Szpitale się kłócą pacjent zmarł

i

Autor: Paweł Dąbrowski/Super Express Szpitale się kłócą pacjent zmarł

13-latek z Lęborka nie żyje. Dwa miesiące walczył o życie po pożarze

2018-12-03 13:14

Tragiczne wieści ze szpitala w Ostrowie Wielkopolskim. W niedzielny wieczór zmarł tam 13-letni chłopiec, który dwa miesiące walczył o życie po tym, jak cudem wydostał się z płonącej  kamienicy w Lęborku (woj. pomorskie). Chłopiec miał poparzone 90 proc. ciała. Wcześniej lekarzom nie udało się uratować jego 16-letniej siostry.

Przypomnijmy: do feralnego pożaru kamienicy w Lęborku (przy ul. Pileckiego) doszło w nocy z 30 września na 1 października. W budynku znajdowało się wówczas 25 osób. Jak ustalili później strażacy, ogień pojawił się najpierw w piwnicy, szybko jednak przeniósł się na drewnianą klatkę schodową. Biegły z zakresu pożarnictwa ustalił, że pożar powstał w wyniku podpalenia szmat i plastikowych butelek w piwnicy (gdzie głównym podejrzanym jest 18-latek, były partner życiowy jednej z mieszkanek podpalonego budynku). 
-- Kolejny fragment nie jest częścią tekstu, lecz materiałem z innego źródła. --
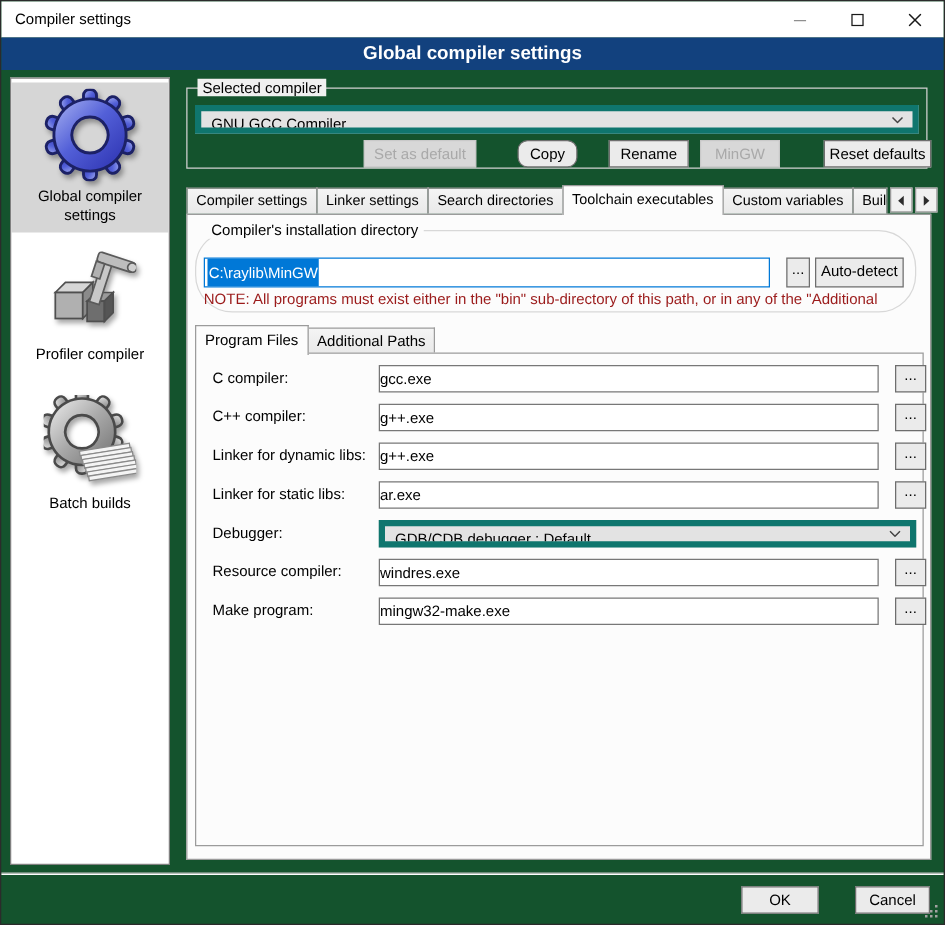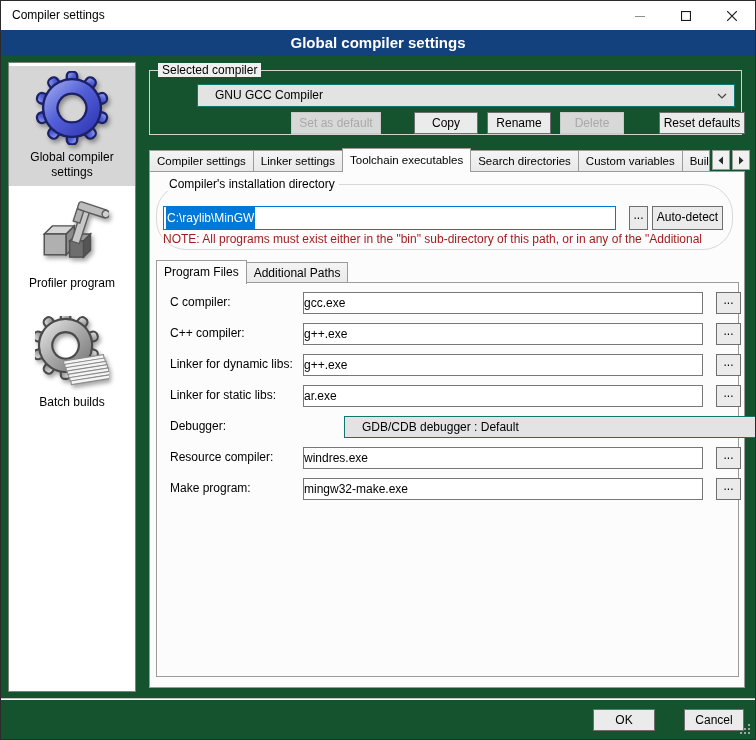"GNU GCC Compiler" .combo { border: 1px solid #0f766e -> 5px solid #0f766e; margin-left: 41px -> none; padding-left: 17px -> 8px }
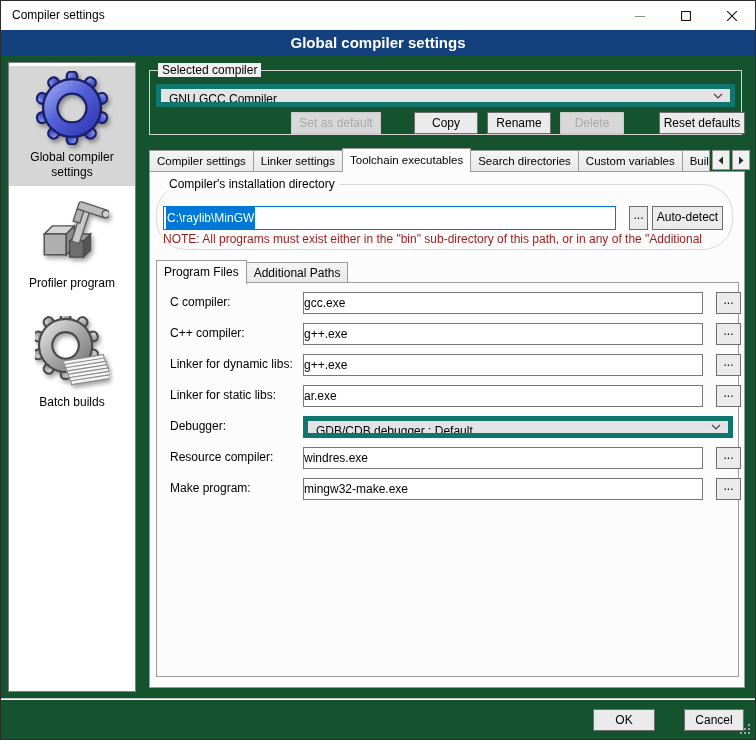"Copy" div.btn { border-radius: none -> 8px; width: 64px -> 48px }
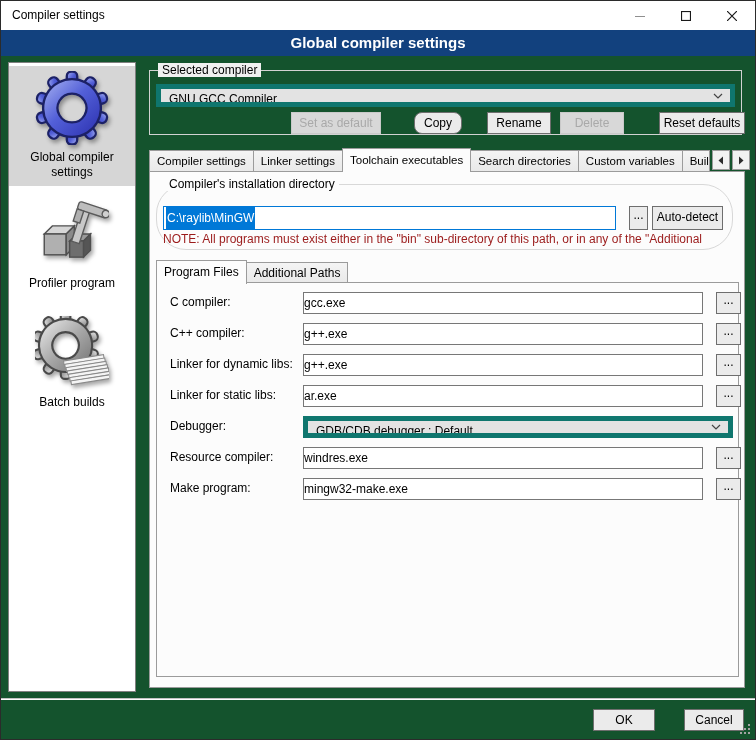"Delete" div.btn { text: Delete -> MinGW }
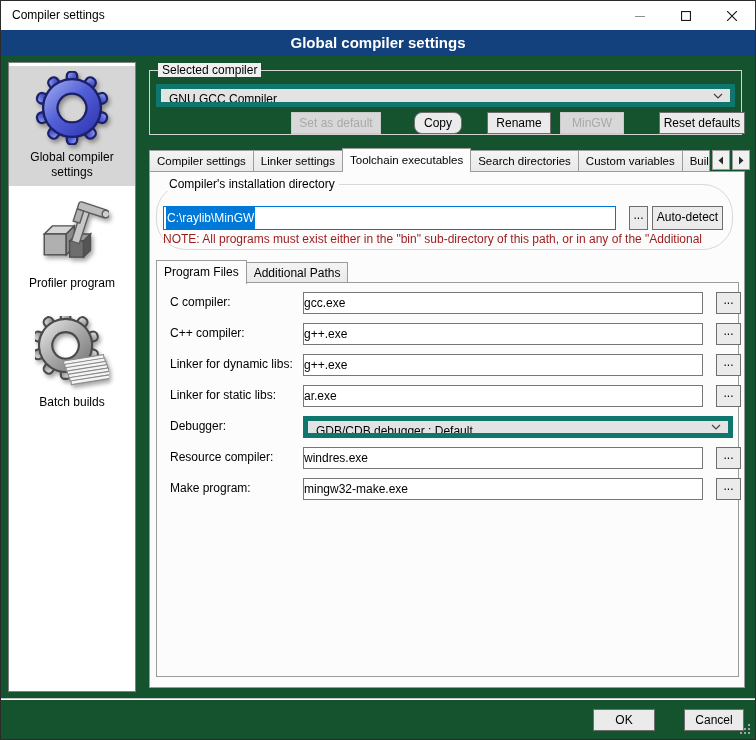"Toolchain executables" div.tab { order: before "Search directories" -> after "Search directories" }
Kiedy policjanci przyjechali na miejsce zobaczyli ludzi skaczących z okien. Szybko rozpoczęto ewakuację. Ostatecznie w wyniku pożaru obrażenia odniosło 20 osób, przy czym troje dzieci w wieku 4, 13 i 16 lat doznało rozległych poparzeń, dwie osoby, w tym trzymiesięczne dziecko, doznały niedotlenienia, a u pozostałych 15 osób stwierdzono podtrucie tlenkiem węgla i lekkie poparzenia.

Pierwszą śmiertelną ofiarą pożaru była 16-letnia Agata, która zmarła kilka dni po tym zdarzeniu. 13-letni Janek pozostawał na oddziale intensywnej terapii, walcząc o życie. Po miesiącu walki o życie Janka lekarze z w Wielkopolskiego Centrum Leczenia Oparzeń odnotowali znaczną poprawę. Opisując jego stan lekarze jeszcze kilka dni temu mówili o cudzie, ponieważ rzadko zdarza się, by ktoś przeżył tak długo z tak poważnymi obrażeniami (poparzenia na 90% ciała).

Niestety w niedzielę wieczorem doszło do gwałtownego załamania się zdrowia chłopca. Jak informuje Radio Gdańsk u chłopca doszło do zatkania górnych dróg oddechowych, co doprowadziło do jego śmierci.

Sprawcą podpalenia (przyznał się do tego czynu i złożył w tej sprawie obszerne wyjaśnienie) jest 18-letni mieszkaniec gminy Nowa Wieś i były partner życiowy jednej z pokrzywdzonych mieszkanek podpalonego budynku. Postawiono mu zarzut umyślnego sprowadzenia zdarzenia powszechnie niebezpiecznego w postaci pożaru, które zagrażało życiu i zdrowiu wielu osób oraz mieniu w wielkich rozmiarach. Niewykluczone, że po śmierci dwóch osób zarzuty ulegną zmianie. Sąd przychylił się do wniosku prokuratury i zastosował wobec 18-latka trzymiesięczny areszt tymczasowy.